The everyday nissim that Hashem causes to be subsumed into Nature are overwhelmingly not a contradiction to Teva, and that’s exactly the reason so few of us can see the Yad Hashem in the natural order of things.  At the other extreme are the Imahos who were more than barren.  They were actually born without reproductive organs.  The nissim that were done on their behalf didn’t go lost in Nature; they went into Nature’s face instead.  But no less miraculous was the means by which their nissim were put into play.  Hashem wanted to hear their davening.  And to that end He put the existence of Klal Yisroel on hold until such time as their davening broke Divine glass.

And it’s no different by shidduchim, or rather by the nes of shidduchim, because Hashem wants to hear the davening of those in this generation who are seeking a shidduch no less than He wanted the davening of the Imahos.  And like the Imahos, those who are davening for a shidduch are in essence davening for the ultimate fruits of that shidduch, the only substantive difference being the time frame, with davening for a shidduch commencing a little further upstream in the process. 

So it comes out that today’s Bnos Yisroel are standing in the shoes of the Imahos; they are also davening for children and they are not being answered.  But the problem, as such, is that while they may be standing in the shoes of the Imahos, vis รก vis their respective madreigas it will take the davening of our entire generation (men included) to hit the high note of the Tefilla of the Imahos.

Not only does it qualitatively make sense that it would take all of us to replicate in some fashion the effect that their davening had in Shomayim, but it happens to be quantitatively seicheldik also.
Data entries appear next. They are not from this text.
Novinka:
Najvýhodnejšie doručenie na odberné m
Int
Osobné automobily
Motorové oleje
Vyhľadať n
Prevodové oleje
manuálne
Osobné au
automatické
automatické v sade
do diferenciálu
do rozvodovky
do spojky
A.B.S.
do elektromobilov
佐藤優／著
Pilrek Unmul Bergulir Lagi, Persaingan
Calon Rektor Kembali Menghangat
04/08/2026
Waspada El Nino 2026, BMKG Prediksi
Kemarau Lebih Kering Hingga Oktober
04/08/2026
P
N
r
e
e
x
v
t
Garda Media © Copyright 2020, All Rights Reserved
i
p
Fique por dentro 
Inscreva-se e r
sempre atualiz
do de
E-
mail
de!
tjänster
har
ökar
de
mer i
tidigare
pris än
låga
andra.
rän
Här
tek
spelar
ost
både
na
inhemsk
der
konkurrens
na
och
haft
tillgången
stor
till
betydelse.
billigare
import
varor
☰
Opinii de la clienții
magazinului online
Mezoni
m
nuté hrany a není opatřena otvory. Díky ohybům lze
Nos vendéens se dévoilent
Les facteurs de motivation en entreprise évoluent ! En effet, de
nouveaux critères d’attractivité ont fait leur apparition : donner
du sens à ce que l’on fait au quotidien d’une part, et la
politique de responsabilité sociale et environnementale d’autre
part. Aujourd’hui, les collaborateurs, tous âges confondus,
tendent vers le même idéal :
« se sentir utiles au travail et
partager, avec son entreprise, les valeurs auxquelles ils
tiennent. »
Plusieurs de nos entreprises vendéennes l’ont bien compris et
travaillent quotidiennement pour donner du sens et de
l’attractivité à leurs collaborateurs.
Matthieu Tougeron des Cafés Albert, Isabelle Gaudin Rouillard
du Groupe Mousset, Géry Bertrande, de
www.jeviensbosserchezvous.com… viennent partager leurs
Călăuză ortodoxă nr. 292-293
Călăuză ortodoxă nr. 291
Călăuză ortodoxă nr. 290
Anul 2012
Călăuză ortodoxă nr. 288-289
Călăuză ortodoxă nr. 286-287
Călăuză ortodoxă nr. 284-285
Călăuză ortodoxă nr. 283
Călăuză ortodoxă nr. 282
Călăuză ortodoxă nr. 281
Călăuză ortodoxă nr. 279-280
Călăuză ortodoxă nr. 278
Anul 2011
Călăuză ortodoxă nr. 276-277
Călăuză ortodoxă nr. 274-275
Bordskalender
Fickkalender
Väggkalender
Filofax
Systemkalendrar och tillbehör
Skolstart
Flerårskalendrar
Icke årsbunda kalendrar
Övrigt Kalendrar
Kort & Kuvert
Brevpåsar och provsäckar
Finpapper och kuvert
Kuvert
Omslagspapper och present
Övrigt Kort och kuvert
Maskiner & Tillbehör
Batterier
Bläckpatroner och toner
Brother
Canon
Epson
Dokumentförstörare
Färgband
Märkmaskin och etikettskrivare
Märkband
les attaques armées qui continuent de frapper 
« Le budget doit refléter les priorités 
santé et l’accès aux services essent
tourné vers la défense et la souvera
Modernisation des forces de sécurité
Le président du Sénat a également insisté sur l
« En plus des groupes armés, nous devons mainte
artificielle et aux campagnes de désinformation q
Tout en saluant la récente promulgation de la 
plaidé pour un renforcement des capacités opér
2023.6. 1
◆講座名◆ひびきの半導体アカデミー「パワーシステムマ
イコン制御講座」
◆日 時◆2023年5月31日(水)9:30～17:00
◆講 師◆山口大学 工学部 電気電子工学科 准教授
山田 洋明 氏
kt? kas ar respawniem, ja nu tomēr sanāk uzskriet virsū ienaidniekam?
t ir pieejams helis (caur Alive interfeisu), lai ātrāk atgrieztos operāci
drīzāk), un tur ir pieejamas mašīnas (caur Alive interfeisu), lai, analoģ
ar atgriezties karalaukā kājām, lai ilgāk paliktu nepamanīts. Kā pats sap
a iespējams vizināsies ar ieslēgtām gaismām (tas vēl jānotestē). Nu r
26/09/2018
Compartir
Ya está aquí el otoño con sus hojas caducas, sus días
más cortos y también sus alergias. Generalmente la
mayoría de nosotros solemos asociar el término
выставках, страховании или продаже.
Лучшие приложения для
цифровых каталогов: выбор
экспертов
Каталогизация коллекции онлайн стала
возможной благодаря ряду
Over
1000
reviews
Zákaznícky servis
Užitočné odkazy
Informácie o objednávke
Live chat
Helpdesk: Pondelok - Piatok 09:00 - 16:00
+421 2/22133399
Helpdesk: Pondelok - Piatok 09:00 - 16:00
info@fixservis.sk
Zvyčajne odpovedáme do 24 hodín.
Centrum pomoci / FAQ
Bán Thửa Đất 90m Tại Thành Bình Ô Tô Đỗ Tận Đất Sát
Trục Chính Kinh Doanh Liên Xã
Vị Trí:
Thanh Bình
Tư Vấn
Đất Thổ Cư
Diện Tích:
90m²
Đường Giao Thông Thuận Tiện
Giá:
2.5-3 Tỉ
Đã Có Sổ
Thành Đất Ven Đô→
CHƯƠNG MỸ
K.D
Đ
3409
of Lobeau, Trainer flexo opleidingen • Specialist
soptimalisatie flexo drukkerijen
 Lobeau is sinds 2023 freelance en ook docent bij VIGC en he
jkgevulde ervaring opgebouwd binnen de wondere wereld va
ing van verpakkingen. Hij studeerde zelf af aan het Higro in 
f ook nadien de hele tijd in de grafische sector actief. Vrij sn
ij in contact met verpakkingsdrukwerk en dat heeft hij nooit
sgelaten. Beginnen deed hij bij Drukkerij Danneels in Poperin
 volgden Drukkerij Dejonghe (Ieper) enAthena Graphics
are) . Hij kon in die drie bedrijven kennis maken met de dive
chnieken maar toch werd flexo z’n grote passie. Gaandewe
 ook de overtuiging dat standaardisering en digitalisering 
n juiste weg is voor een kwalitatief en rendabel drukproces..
After all, the Imahos were actually their entire generation, each one in her own Dor.

We asked above: “If everything is nissim, then what’s so special about the nissim inherent in the shidduchim process?”

According to Rashi, even though all of Creation was set in place before Man was created, it was as if had been flash frozen.  Nothing happened until Adam davened for rain, and when he did his tefillos threw the whole Teva into motion.

Man  preceded the Teva as we know it; a Teva that is a study in divinely inspired animation. Therefore, a shidduch whose bottom line goal is to replicate the creation of Man is somewhat unique in its relation to nissim because it is part and parcel of a world that was nissim and only nissim without any Tevadik distractions.